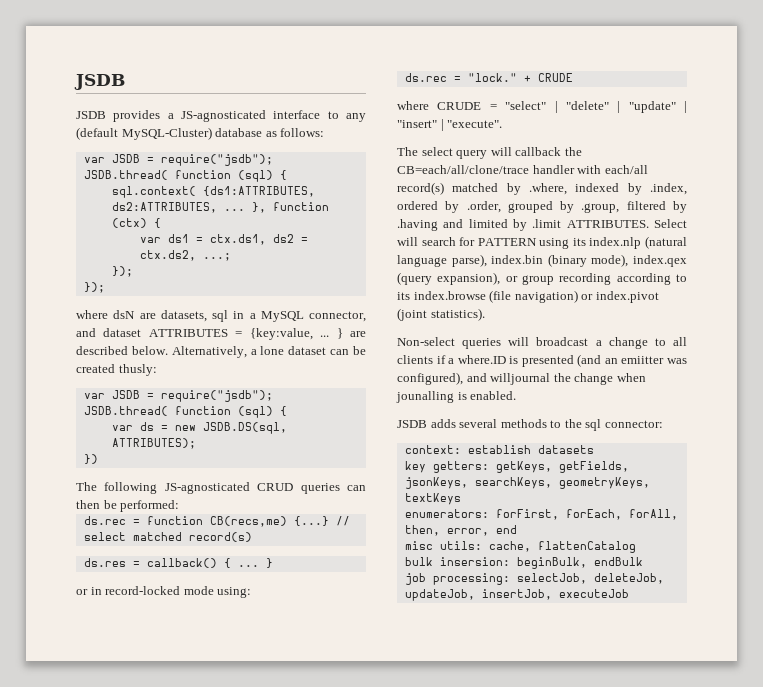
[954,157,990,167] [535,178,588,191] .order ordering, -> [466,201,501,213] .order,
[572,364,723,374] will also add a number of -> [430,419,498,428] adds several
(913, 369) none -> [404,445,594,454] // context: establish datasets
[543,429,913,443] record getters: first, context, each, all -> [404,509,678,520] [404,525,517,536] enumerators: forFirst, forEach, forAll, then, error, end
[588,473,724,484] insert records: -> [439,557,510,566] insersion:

--

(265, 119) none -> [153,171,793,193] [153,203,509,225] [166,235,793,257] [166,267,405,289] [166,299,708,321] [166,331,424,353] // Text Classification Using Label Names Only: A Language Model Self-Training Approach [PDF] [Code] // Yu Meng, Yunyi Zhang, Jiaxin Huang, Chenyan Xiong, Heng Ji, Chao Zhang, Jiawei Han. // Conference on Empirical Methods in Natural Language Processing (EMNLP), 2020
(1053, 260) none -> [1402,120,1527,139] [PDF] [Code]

==

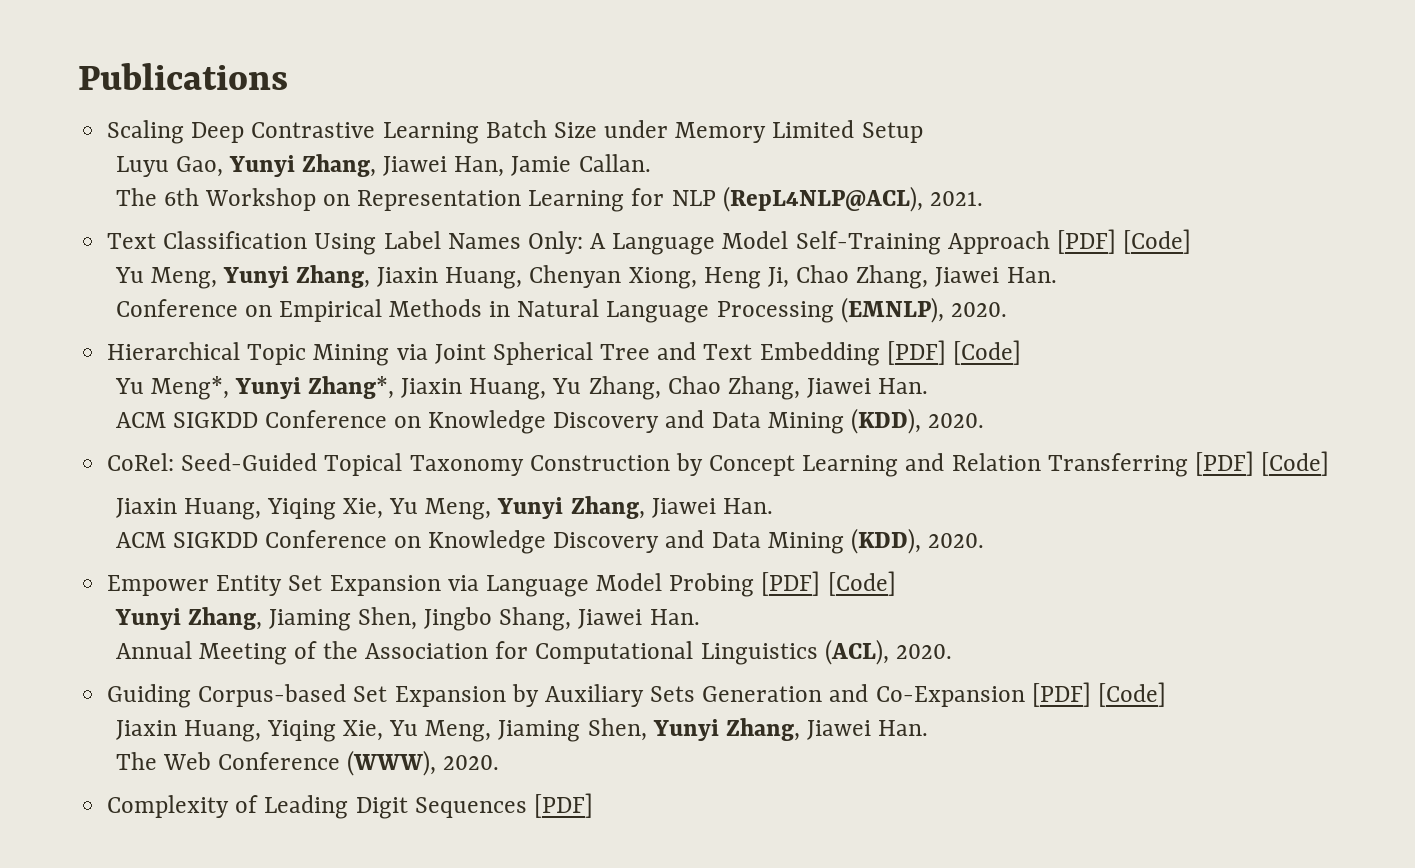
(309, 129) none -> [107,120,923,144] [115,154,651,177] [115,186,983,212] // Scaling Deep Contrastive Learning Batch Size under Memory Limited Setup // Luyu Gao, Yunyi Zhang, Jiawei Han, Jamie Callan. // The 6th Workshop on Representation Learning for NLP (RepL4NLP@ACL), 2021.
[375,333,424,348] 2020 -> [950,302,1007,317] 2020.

What is expected —
Above are the records; report each line in them that includes the word "context".

Reply —
(913, 369) none -> [404,445,594,454] // context: establish datasets
[543,429,913,443] record getters: first, context, each, all -> [404,509,678,520] [404,525,517,536] enumerators: forFirst, forEach, forAll, then, error, end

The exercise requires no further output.